# Linear regression tutorial
This notebook will introduce the basic machine learning concepts on a simple but important problem of linear basis function regression. It is inspired by the introductory chapters from the C.Bishop book "Pattern Recognition and Machine Learning"

We will first include some basic packages and define a few useful functions that we will use later.

In [None]:
import numpy as np
import matplotlib.pyplot as plt
%matplotlib inline

def MSE(y,y_est):
    """ Mean squared error function """
    return np.mean((y_est-y)**2)

def pplot(x,y,models=''):
    """ A handy plot function for plotting data and models """
    plt.figure()
    plt.plot(x,y,'o',color=(0.5,0.5,0.5))
    legend=['data']
    for model in models:
        y_est=model[0](x)
        plt.plot(x,y_est,linewidth=5.0)
        legend.append('model %s - MSE:%0.3f' % (model[1],MSE(y,y_est)))
    plt.legend(legend)
    plt.xlabel('x')
    plt.ylabel('y')
    plt.show()

## Regression analysis

Regression analysis is a general problem for estimating the relationships among variables. A simple practical situation can be described in the following way. There is a set of $N$ observations $x_1,...,x_N$ of the variable $x$ and the corresponding $y_1,...,y_N$ observations of the variable $y$. The basic regression problem is then in finding the function $f(x)$ that can predict the value of the variable $y$ based on observed $x$. 

The function $f(x)$ is usually selected based on some optimality criterion. A common criterion we will use here is the mean squared error between the predicted and the real value of $y$:

$$ L = \frac{1}{N} \sum_{n=1}^N (y_n-f(x_n))^2 $$

As an illustration we first generate some noisy data:

In [None]:
def genData(N,sigma,xstart=-2,xstop=2):
    # generate some data
    x = np.array([np.linspace(xstart, xstop, N)]).T      # x are regularly spaced 
    f_gt = lambda x: 3 + np.sin(x) + 0.5*np.sin(1.5*x-2) # some function
    y = f_gt(x) + sigma*np.random.randn(N,1)             # add random noise
    return x,y,f_gt

x,y,f_gt = genData(N=30,sigma=0.35) # 30 points with additive noise with std of 0.35

# show the data and the underlying ground truth function
pplot(x,y,[[f_gt,'ground_truth']])

▶ [EXTRACTED MATERIAL]:
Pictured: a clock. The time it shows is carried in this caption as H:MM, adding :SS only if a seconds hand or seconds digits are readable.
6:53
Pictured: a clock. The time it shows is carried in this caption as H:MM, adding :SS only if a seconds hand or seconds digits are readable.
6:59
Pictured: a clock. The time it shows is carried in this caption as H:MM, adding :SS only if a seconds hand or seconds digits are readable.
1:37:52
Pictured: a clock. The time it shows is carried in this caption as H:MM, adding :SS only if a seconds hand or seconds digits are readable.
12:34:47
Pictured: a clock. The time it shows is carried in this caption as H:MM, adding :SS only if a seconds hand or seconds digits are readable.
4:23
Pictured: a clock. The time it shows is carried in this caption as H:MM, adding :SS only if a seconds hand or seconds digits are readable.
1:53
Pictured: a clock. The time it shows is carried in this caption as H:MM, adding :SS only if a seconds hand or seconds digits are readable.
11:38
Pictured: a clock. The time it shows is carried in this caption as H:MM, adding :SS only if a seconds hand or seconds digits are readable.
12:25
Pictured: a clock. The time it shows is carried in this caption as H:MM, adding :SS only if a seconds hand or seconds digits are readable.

...

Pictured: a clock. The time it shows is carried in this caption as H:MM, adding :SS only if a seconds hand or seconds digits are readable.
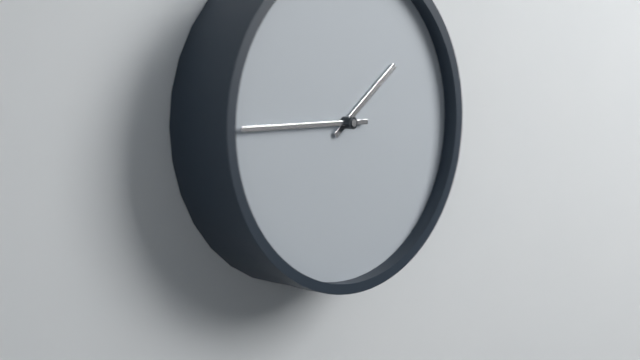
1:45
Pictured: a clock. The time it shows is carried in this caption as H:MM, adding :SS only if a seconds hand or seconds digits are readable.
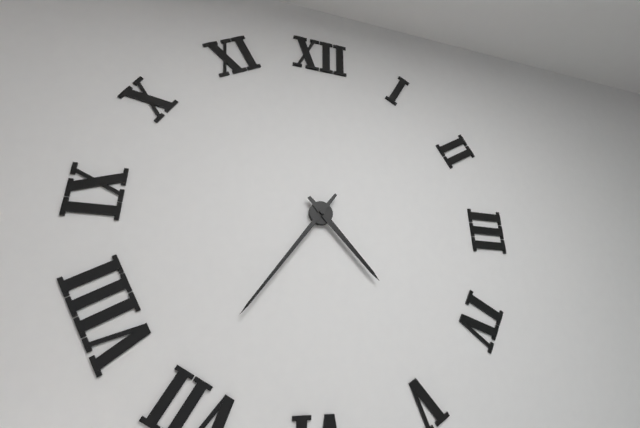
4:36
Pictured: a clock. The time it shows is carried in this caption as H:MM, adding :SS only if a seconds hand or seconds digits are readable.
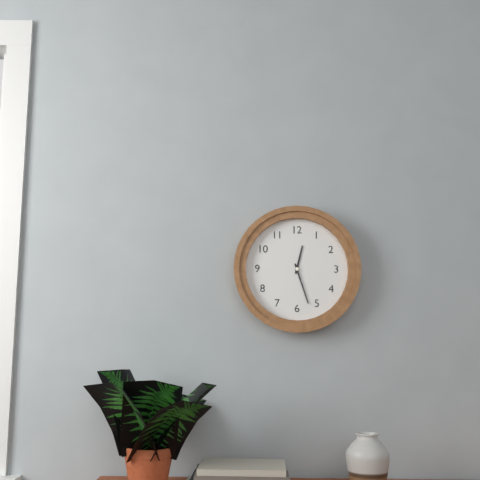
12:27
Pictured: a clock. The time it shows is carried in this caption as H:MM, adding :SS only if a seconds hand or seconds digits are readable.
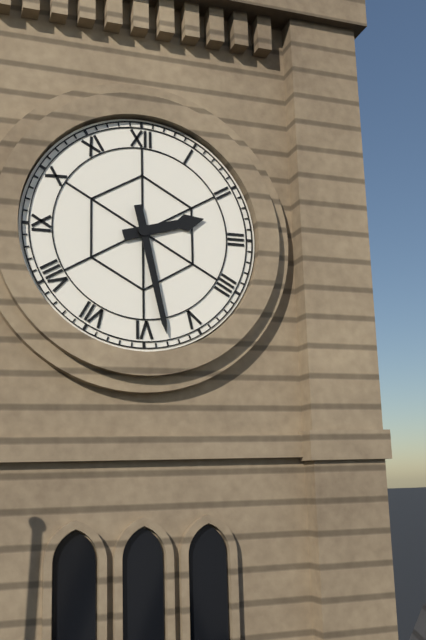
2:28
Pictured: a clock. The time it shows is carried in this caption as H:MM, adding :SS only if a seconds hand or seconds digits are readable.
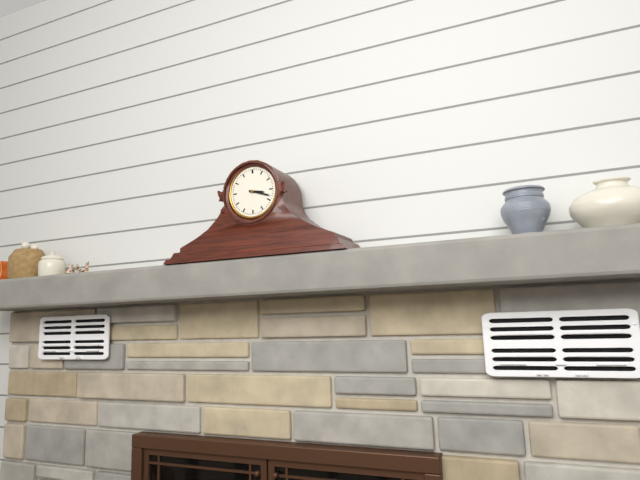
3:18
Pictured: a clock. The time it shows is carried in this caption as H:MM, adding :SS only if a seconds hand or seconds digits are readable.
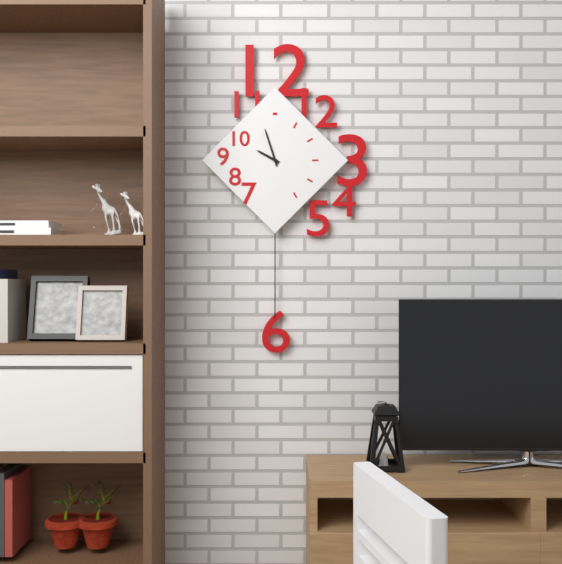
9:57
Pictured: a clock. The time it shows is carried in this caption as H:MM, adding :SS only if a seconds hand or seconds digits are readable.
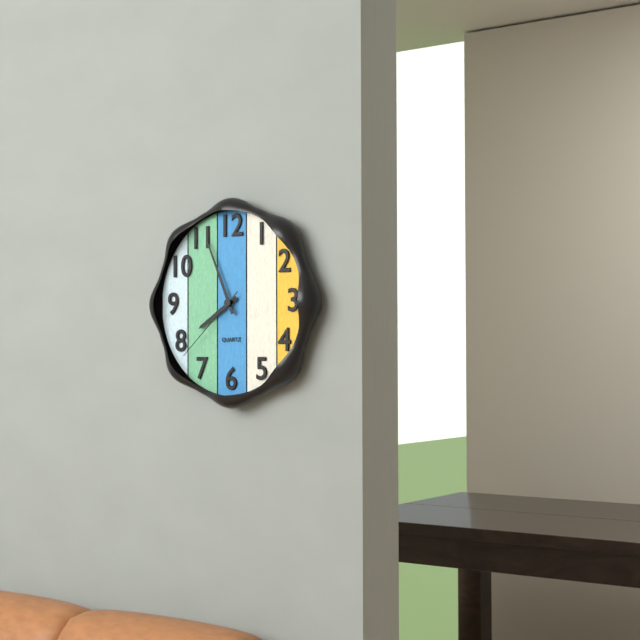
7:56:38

▶ [EXERCISE INSTRUCTIONS]:
A) Echo the stretch of the linear regression tutorial from "# Linear regression" through "will use later.", word for word.
B) Proceed with the linear regression tutorial, picking up right after its final line.
The records play no part in what comes next.

▶ [ANSWERS FOR THE EXERCISE]:
A)
# Linear regression tutorial
This notebook will introduce the basic machine learning concepts on a simple but important problem of linear basis function regression. It is inspired by the introductory chapters from the C.Bishop book "Pattern Recognition and Machine Learning"

We will first include some basic packages and define a few useful functions that we will use later.

B)
## Linear basis function model
In many practical situations the actual function $f(x)$ behind the data is unknown. Therefore the regression problem consists of two parts. First, choose a function and then as the function might have some parameters, estimate the optimal values for the parameters. Usually, for practical reasons the choice is first limited to a class of functions. A flexible and general model we consider here is the so called "linear basis function model".

Let $\psi_0(x),...,\psi_{M}(x)$ be $M+1$ fixed non-linear functions of the input variable $x$. Linear combination of the non-linear functions is then:

$$ f(x;{\bf w})=\sum_{m=0}^{M} w_m \psi_m(x) $$

where the non-linear functions $\psi_m( x)$ are known as the "basis functions" and the coefficients ${\bf w}=[w_0,...,w_M]^T$ are the model parameters.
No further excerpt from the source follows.